Easter Chocolate Soufflés
2 individual servings of 5 ounces or 3 of 4 ounces

  • 1 teaspoon melted butter, or as needed
  • 2 tablespoons white sugar
  • 2 ounces 70% dark chocolate, chopped into pieces
  • 1 tablespoon butter
  • 1 tablespoon all-purpose flour
  • 4 1/3 tablespoons cold milk
  • 1 pinch salt
  • 1 pinch cayenne pepper
  • 1 large egg yolk
  • 2 large egg whites
  • 1 pinch cream of tartar
  • 1 tablespoon white sugar, divided
  1. Preheat oven to 375 degrees F (190 degrees C). Line a rimmed baking sheet with parchment paper.
  2. Preparing the cups: Brush bottom and sides of two  5-ounce (or three 4-ounce) ramekins lightly with 1 teaspoon melted butter. Make sure to cover the bottom and sides right up to the rim… important for the rise. Add 1 tablespoon white sugar to ramekins. Rotate and firmly tap the ramekins until sugar coats all surfaces, es[ecially the sides. Pour off extra sugar.
  3. Melting the chocolate: Place chocolate pieces in a metal mixing bowl. Place bowl over a pan of about 3 cups hot water over low heat. Do not let water boil. Stir gently until all the pieces have nearly liquified. Remove the pots from the heat and allow the chocolate to continue melting over the hot water.
  4. Making the cream sauce: Melt 1 tablespoon butter in a small skillet over medium heat. Sprinkle in flour. Whisk until flour is incorporated into butter and mixture thickens, about 1 minute. Reduce heat to low. Whisk in cold milk until mixture becomes smooth and thickens, 2 or 3 minutes. Remove skillet from heat. Transfer mixture to bowl with melted chocolate. Add salt and very small pinch of cayenne pepper. Mix together thoroughly. Add egg yolk and mix to combine. Leave bowl above the hot (not simmering) water to keep chocolate warm while you whip the egg whites.
  5. Whipping the egg whites: Place 2 egg whites in a mixing bowl Add cream of tartar. Whisk with hand mixer until mixture begins to thicken and a drizzle from the whisk stays on the surface about 1 second before disappearing into the mix, 2 or 3 minutes. Add 1/3 of the sugar and whip it in, about 15 seconds. Whip in a bit more sugar, about 15 seconds.  Whip in the rest of the sugar and continue whipping until the mixture is about as thick as shaving cream and holds soft shiny peaks, 3 to 5 minutes.
  6. Finishing the souffle: Transfer a little less than half of egg whites to the chocolate mixture. and fold them in with a rubber spatula until the egg whites are thoroughly incorporated, 1 or 2 minutes. Add this mixture back into the rest of the egg whites and gently fold into the chocolate with a spatula, lifting from the bottom and folding over. Stop mixing after the egg white disappears.
  7. Divide mixture between the two  (or three) prepared ramekins. Place ramekins on your prepared baking sheet.
  8. Change oven setting to “bake”  and pop the tray of ramekins into the hot oven. Bake until soufflés are puffed and have risen above the top of the rims, 12 to 15 minutes. If they start to crack, remove them immediately.
  9. Serving: The souflees are best served hot from the oven. But if you put them in the fridge and serve them later, they are still tasty, just not as light and puffy.
chocolate souffle - baking in the oven (rising)

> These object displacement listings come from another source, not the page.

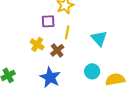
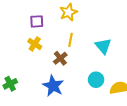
purple square: (48, 21) -> (37, 21), moved
yellow cross: (37, 44) -> (35, 44), moved

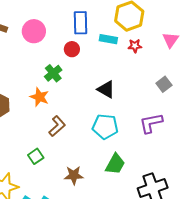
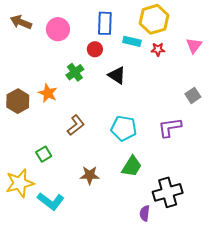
gray square: (164, 84) -> (193, 95), moved
black triangle: (106, 89) -> (117, 75), moved
orange star: (39, 97) -> (48, 93), moved
green square: (36, 156) -> (44, 154), moved

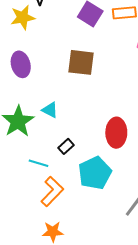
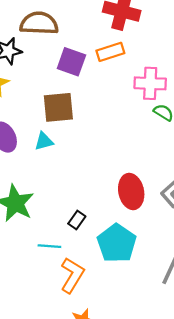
brown square: (81, 62) -> (58, 107), moved
cyan triangle: (50, 110) -> (44, 141), moved, turned -30

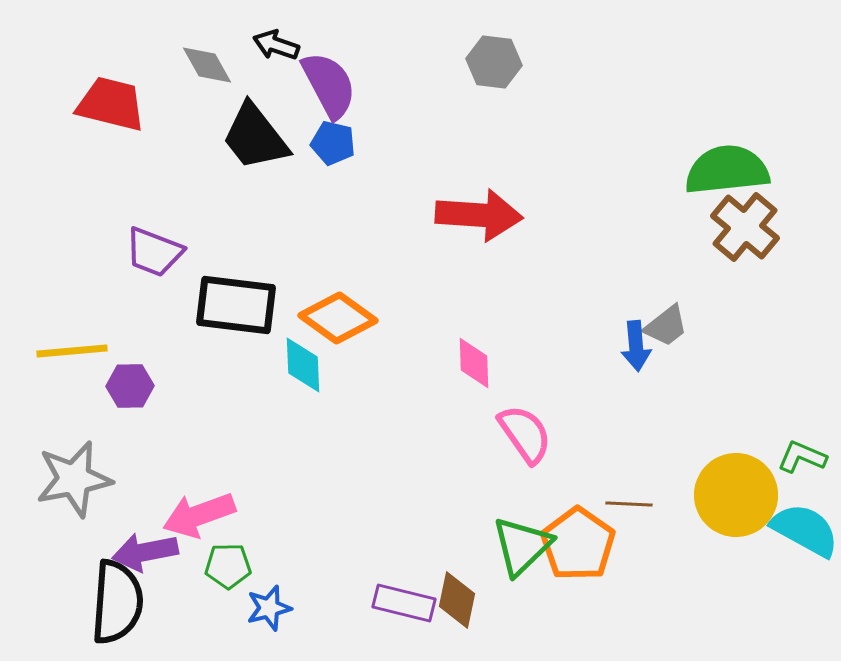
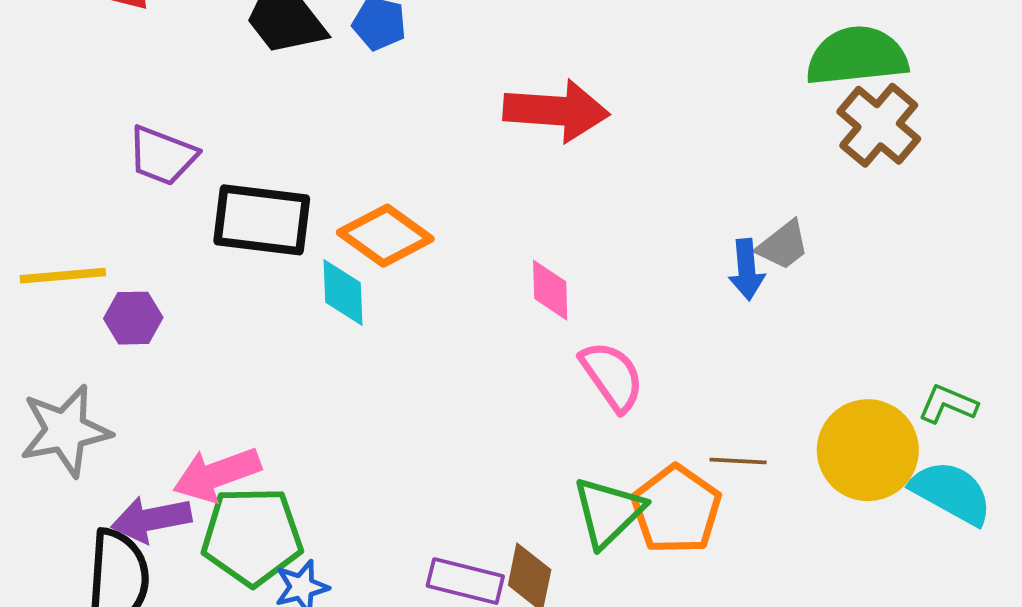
green pentagon: (228, 566) -> (252, 536), size x1.8

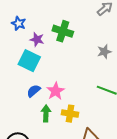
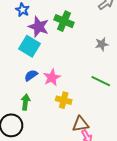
purple star: (37, 39) -> (39, 27), size x1.5
green arrow: (46, 113) -> (26, 102), moved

Souflees as seen through the oven door – rising!


  1. I baked my soufflés for 12 minutes. Perhaps if I had removed them a minute sooner, the cracks in the crust might not have occurred.
  2. If you want to add liquor to this recipe, mix 2 teaspoons into the milk and flour mixture after you turn off the heat. Rum works beautifully, as does coffee, orange, or raspberry liqueur. I forgot, so instead, I used a small plastic funnel to pour 1 teaspoon of Grand Marnier deep inside  the center of each cooked soufflé after they came out of the oven. Wonderful!
  3. I adapted a recipe from All Recipes. The quantities were perfect as written and I made only small changes to the method. The photos are mine (www.allrecipes.com/recipe/257193/chef-johns-chocolate-souffle/).